Russian opposition leader seeks Putin travel ban
Russian opposition leader Boris Nemtsov urged the West on Monday to impose a travel ban on Prime Minister Vladimir Putin and his government allies for what he termed a crackdown on all forms of dissent.
Nemtsov said the so-called "black list" should include not only Russia's de facto leader but also his cohorts and stay in effect until the country's small opposition was allowed to gather and speak through the media.
Russia's former first deputy prime minister said the restrictions should include "a ban on these citizens's entry into the European Union and North America, and (include) an arrest of their assets abroad".
He added that the same restrictions should also apply to the Russian government members' relatives.
"I think that these measure will lead to democratization," Nemtsov told reporters two days after his release from jail.

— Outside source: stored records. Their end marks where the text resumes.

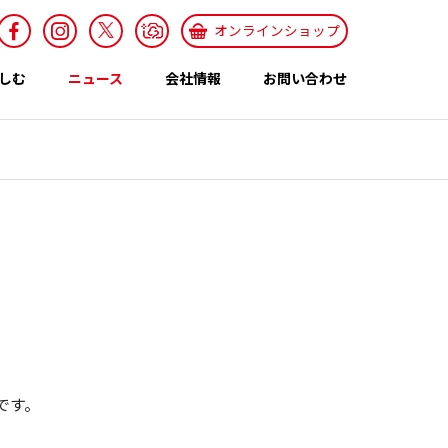
オンラインショップ
しむ
ニュース
会社情報
お問い合わせ
採用情報
Recruit
特集ページ
テーマ
世界のカレー特集
エスニックレシ
です。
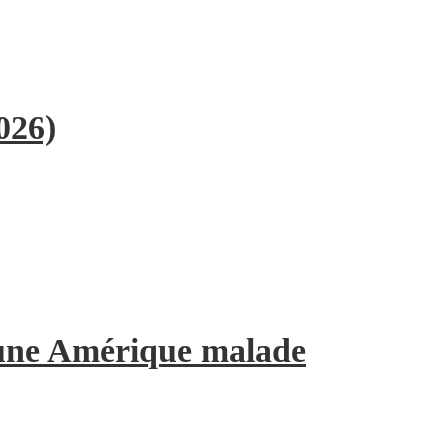
026)
’une Amérique malade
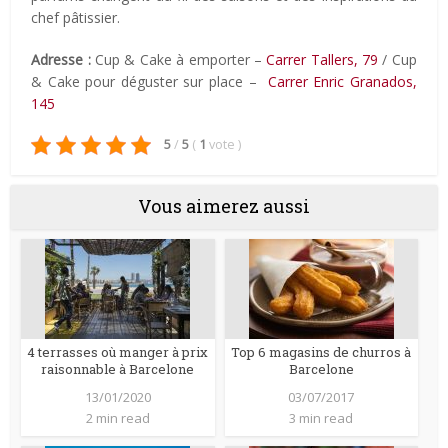
chef pâtissier.
Adresse :
Cup & Cake à emporter –
Carrer Tallers, 79
/
Cup
& Cake pour déguster sur place –
Carrer Enric Granados,
145
5
/
5
(
1
vote
)
Vous aimerez aussi
4 terrasses où manger à prix
Top 6 magasins de churros à
raisonnable à Barcelone
Barcelone
13/01/2020
03/07/2017
2 min read
3 min read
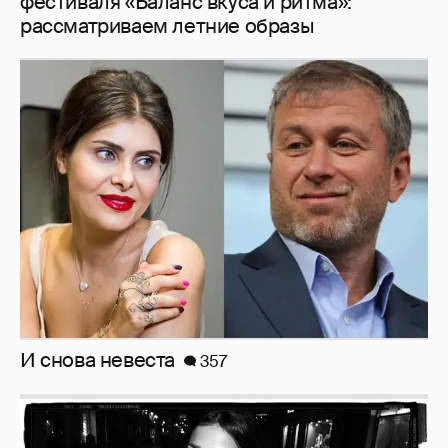
И снова невеста
357
Рублёвские дочки
187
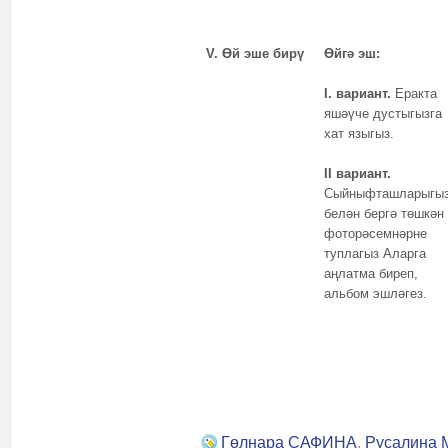
V
.
Өй эше бирү
Өйгә эш:
I. вариант.
Еракта
яшәүче дустыгызга
хат языгыз.
II вариант.
Сыйныфташларыгы
белән бергә төшкән
фоторәсемнәрне
туплагыз Аларга
аңлатма биреп,
альбом эшләгез.
Гөлнара САФИНА
,
Русалина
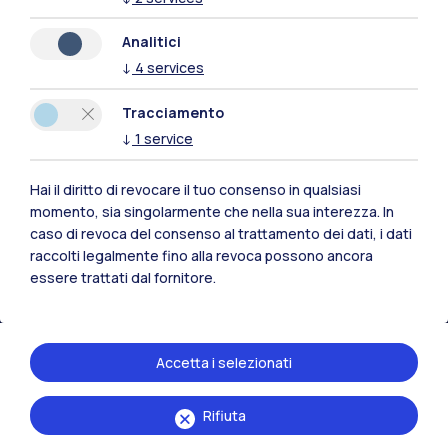
Analitici
↓
4
services
Polimi Community
Tracciamento
Tutti i siti dell’ecosistema
↓
1
service
Hai il diritto di revocare il tuo consenso in qualsiasi
Residenze
Frontiere
Esa
momento, sia singolarmente che nella sua interezza. In
caso di revoca del consenso al trattamento dei dati, i dati
raccolti legalmente fino alla revoca possono ancora
essere trattati dal fornitore.
Accetta i selezionati
Rifiuta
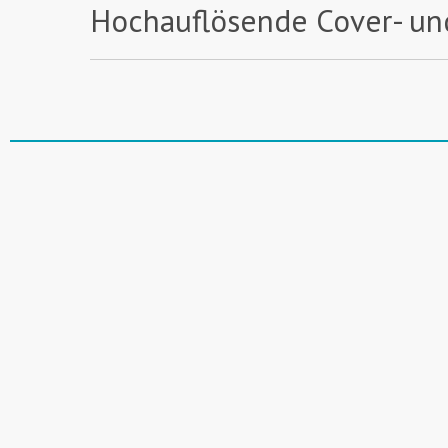
Hochauflösende Cover- un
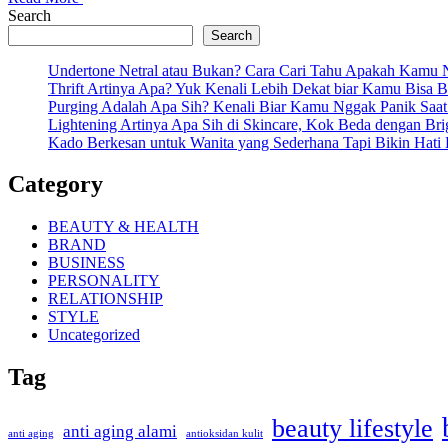
Search
Search
Undertone Netral atau Bukan? Cara Cari Tahu Apakah Kamu N
Thrift Artinya Apa? Yuk Kenali Lebih Dekat biar Kamu Bisa 
Purging Adalah Apa Sih? Kenali Biar Kamu Nggak Panik Saat 
Lightening Artinya Apa Sih di Skincare, Kok Beda dengan Bri
Kado Berkesan untuk Wanita yang Sederhana Tapi Bikin Hati
Category
BEAUTY & HEALTH
BRAND
BUSINESS
PERSONALITY
RELATIONSHIP
STYLE
Uncategorized
Tag
beauty lifestyle
anti aging alami
anti aging
antioksidan kulit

The 51-year-old Nemtsov was among 130 people detained in Moscow and Saint Petersburg on December 31 -- the date of traditional end-of-month rallies in which Russians assert their constitutional right to gather in public places.
The Moscow demonstration was sanctioned but still resulted in dozens of arrests that saw the police move against those trying to extend the rally beyond the small space assigned to them on a central Moscow square.
The day of his release was marked by a Russian lawmaker's request that the prosecutor's office probe whether Nemtsov -- seen as one of Russia's most liberal politicians -- was being funded by the West.
Nemtsov laughed off all such suggestions Monday but lamented that Russia was drifting in the wrong direction despite President Dmitry Medvedev's repeated promises at broad judicial and political reforms.
He called Medvedev a "weak man" who plays second fiddle to Putin on all decisions concerning the state.
"Medvedev is a colleague of Putin's who only has a consultative voice," Nemtsov said.